On the other hand, derivatives allow you to trade contracts that track the price of an underlying crypto asset, say bitcoin, without owning it. The price of derivatives is set at a level very close to that of the spot market. This market allows you to profit if the price goes up or down.
Derivatives markets can be efficient markets during the crypto winter. However, it takes more time to master derivatives trading. Furthermore, the risks associated with trading derivatives are generally higher than those in the money market.
Benefits of trading crypto derivatives
The ability to use leverage in your account is one of the main advantages of derivatives trading. You can trade derivatives with little capital and expect to make a lot of profit as you have increased your buying or selling power with borrowed money, which is leverage. This advantage also makes it easier for people with low trading capital to trade derivatives.

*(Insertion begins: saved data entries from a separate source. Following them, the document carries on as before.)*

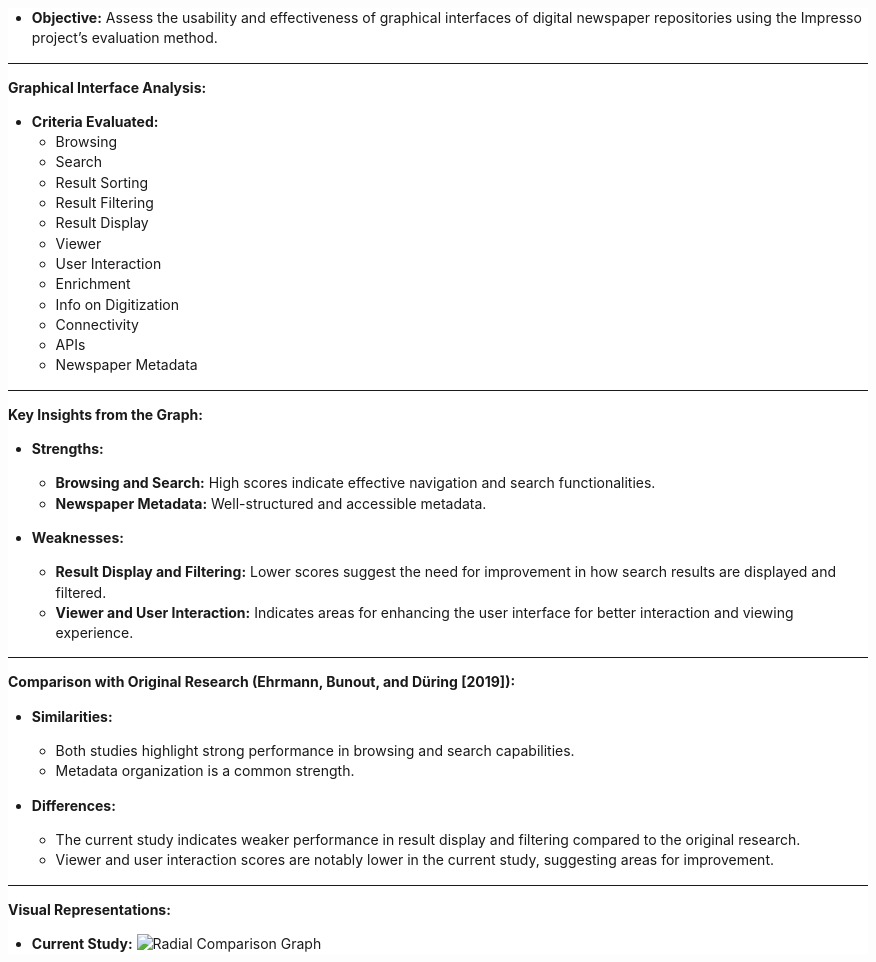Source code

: - **Objective:** Assess the usability and effectiveness of graphical interfaces of digital newspaper repositories using the Impresso project’s evaluation method.

---

**Graphical Interface Analysis:**

- **Criteria Evaluated:**
  - Browsing
  - Search
  - Result Sorting
  - Result Filtering
  - Result Display
  - Viewer
  - User Interaction
  - Enrichment
  - Info on Digitization
  - Connectivity
  - APIs
  - Newspaper Metadata

---

**Key Insights from the Graph:**

- **Strengths:**
  - **Browsing and Search:** High scores indicate effective navigation and search functionalities.
  - **Newspaper Metadata:** Well-structured and accessible metadata.

- **Weaknesses:**
  - **Result Display and Filtering:** Lower scores suggest the need for improvement in how search results are displayed and filtered.
  - **Viewer and User Interaction:** Indicates areas for enhancing the user interface for better interaction and viewing experience.

---

**Comparison with Original Research (Ehrmann, Bunout, and Düring [2019]):**

- **Similarities:**
  - Both studies highlight strong performance in browsing and search capabilities.
  - Metadata organization is a common strength.

- **Differences:**
  - The current study indicates weaker performance in result display and filtering compared to the original research.
  - Viewer and user interaction scores are notably lower in the current study, suggesting areas for improvement.

---

**Visual Representations:**

- **Current Study:**
![Radial Comparison Graph](https://ericbrasiln.github.io/hemdig-framework/_images/all-interfaces-global1.png)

As the cryptocurrency market becomes more and more popular, many people are looking for ways to exploit its high price volatility to earn more profits as they can profit regardless of the direction of the market if they are in the right position. Thus, derivatives serve as a speculative market to mitigate risk, especially during large price swings.
The derivatives market allows you to enter the cryptocurrency market without owning any. It also allows for easy diversification, as you can benefit from the price movements of different asset classes without owning any of them.
Disadvantages of Cryptocurrency Derivatives Trading.
Derivatives use speculative tools and price movements can be very unpredictable. Thus, making irrational decisions can lead to significant losses.
Derivatives traders are susceptible to short-term manipulation of crypto market prices. Many of their trades are short-term and since most market manipulations affect short-term market movements, it can affect their positions. The situation worsens when positions are exploited.
OTC derivatives, such as futures contracts, present higher counterparty risk. One of the parties involved may not honor the agreement as contracts are usually privately negotiated and not regulated.
Is Crypto Derivatives Trading Right For You?
Below are some questions to answer to determine if crypto derivatives trading is a good option for you.
1. Are you comfortable with the risk involved?
The derivatives market is suitable for traders with high risk appetite. Traders with a low risk threshold may not be comfortable with derivatives.
You need to understand the factors that cause price changes in the cryptocurrency market. Each financial market has unique factors that cause price changes and affect movement. Likewise, each market also has a unique movement pattern, popularly known as price action. Understanding how they work helps you easily speculate on price direction.
Trading in the derivatives market is much more complex than in the spot market. You should have a good understanding of technical analysis to analyze price action, fundamental analysis to predict the long-term price outlook of a cryptocurrency project, and sentimental analysis to know what the overall mood of the market is and how it might affect it. in shop.
Derivatives trading is suitable for both new and experienced traders. You can choose any of the available options depending on what you prefer and understand best. Derivatives trading, like all other types of trading, is risky; you should always take steps to manage your operations and make only informed decisions.